Karma dari perbuatan jahat masa lalu (fatamorgana cinta part 17)
Karma adalah suatu konsekuensi yang diterima karena kelakuan atau perbuatan yang pernah dilakukan dimasa lalu, seperti dalam cerita bersambung fatamorgana cinta episode 17.
Perbuatan jahat masa lalu yang pernah dilakukan ke orang lain berbalik kepadanya, bagaiman kisah ceritanya disimak saja cerbung tentang cinta anak remaja, fatamorgana cinta episode 17 berikut ini.
Fatamorgana Cinta Part 17 Author: Ersu Ruang Sunyi
Yang bagai jelangkung ternyata tidak hanya Farel tapi Rizkian juga.

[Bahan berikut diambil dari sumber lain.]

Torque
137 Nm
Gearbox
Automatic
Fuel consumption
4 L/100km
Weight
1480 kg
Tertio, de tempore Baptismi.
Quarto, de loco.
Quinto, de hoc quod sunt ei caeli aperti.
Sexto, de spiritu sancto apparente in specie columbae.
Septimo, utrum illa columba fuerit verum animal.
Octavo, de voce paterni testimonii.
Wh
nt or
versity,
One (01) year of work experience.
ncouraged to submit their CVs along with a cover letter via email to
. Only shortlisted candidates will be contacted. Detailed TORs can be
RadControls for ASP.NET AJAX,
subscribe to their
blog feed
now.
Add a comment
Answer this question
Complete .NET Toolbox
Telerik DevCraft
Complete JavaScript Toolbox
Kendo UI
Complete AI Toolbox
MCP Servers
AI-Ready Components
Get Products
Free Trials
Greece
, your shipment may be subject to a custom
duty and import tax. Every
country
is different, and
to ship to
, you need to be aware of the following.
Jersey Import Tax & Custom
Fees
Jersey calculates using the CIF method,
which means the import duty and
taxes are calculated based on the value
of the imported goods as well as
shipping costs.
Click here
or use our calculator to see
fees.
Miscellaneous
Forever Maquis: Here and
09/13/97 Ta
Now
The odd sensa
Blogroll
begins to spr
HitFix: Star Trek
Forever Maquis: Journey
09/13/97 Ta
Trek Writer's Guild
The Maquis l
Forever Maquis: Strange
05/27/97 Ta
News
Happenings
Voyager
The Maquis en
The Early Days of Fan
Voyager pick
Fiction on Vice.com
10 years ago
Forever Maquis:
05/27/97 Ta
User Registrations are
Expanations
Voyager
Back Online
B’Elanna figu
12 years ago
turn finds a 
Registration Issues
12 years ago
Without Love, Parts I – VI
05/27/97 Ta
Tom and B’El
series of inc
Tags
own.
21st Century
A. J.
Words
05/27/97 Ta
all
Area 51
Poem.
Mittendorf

Ia tiba-tiba datang lalu menarik tanganku ke dalam mobilnya dan mengunci mobilnya sebelum dia kembali menghajar Farel.
Setelah ia menghajar Farel, ia pun masuk ke mobil dan menancap gas mobilnya dengan kencang.
Hening.
Hanya kulihat raut kemarahan nya yang tak mampu ia sembunyikan.
"Pelan-pelan!" teriakku karena hampir saja menabrak mobil yang ada di depannya.

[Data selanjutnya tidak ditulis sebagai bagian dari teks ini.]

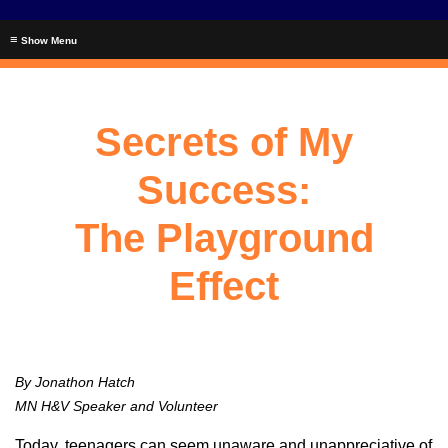
≡
Secrets of My
Success:
The Playground
Effect
By Jonathon Hatch
MN H&V Speaker and Volunteer
Today, teenagers can seem unaware and unappreciative of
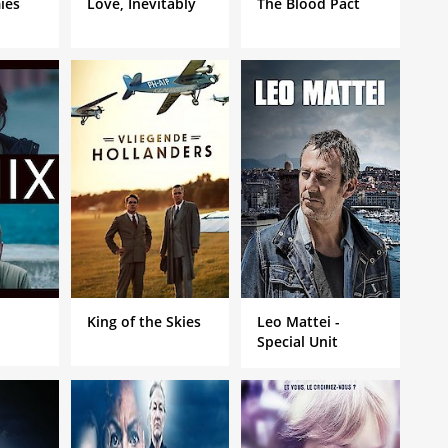
ies
Love, Inevitably
The Blood Pact
King of the Skies
Leo Mattei -
Special Unit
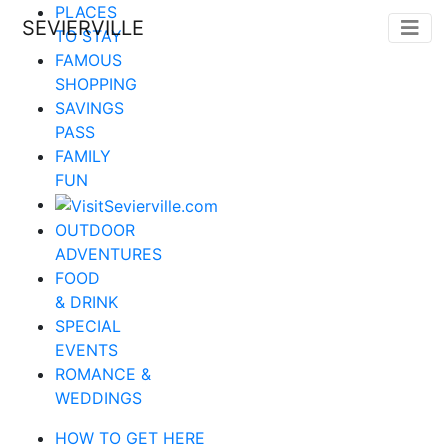
PLACES
SEVIERVILLE
TO STAY
FAMOUS
SHOPPING
SAVINGS
PASS
FAMILY
FUN
OUTDOOR
ADVENTURES
FOOD
& DRINK
SPECIAL
EVENTS
ROMANCE &
WEDDINGS
HOW TO GET HERE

"Kenapa telponku tidak di angkat?" tanyanya sambil melajukan mobilnya lebih kencang.
"Sudah hentikan mobilnya! Aku takut!" Pekikku.
"Jawab dulu pertanyaanku, kenapa tidak mengangkat telponku? Apa karena sedang bersama si brengsek itu?"
"Sudah hentikan mobilnya! Aku takut!"
Aku kembali berteriak. Tapi tak di hiraukan oleh Rizkian.
"Kita putus saja!" pekikku lagi.
Mobil mengerem mendadak sehingga kepalaku kejedot, begitupun dengan Rizkian.
Rizkian memelukku.
"Apa yang kamu katakan?" tanyanya.
"Jangan bicara seperti itu lagi, aku tidak mau kehilanganmu. Kita yakinkan ibuku agar merestui hubungan kita. Jika tidak, kita menikah saja dan nanti pun jika kita sudah punya anak ibu pasti merestui hubungan kita."
"Ih kamu itu bicara segampang itu, aku mana mau menikah tanpa restu!" pekikku sambil berusaha melepaskan pelukannya Rizkian.
"Bukannya katamu akan menjadikan penolong mu pendamping hidup? Lalu kenapa kamu sendiri yang melanggarnya?" Tanya Rizkian.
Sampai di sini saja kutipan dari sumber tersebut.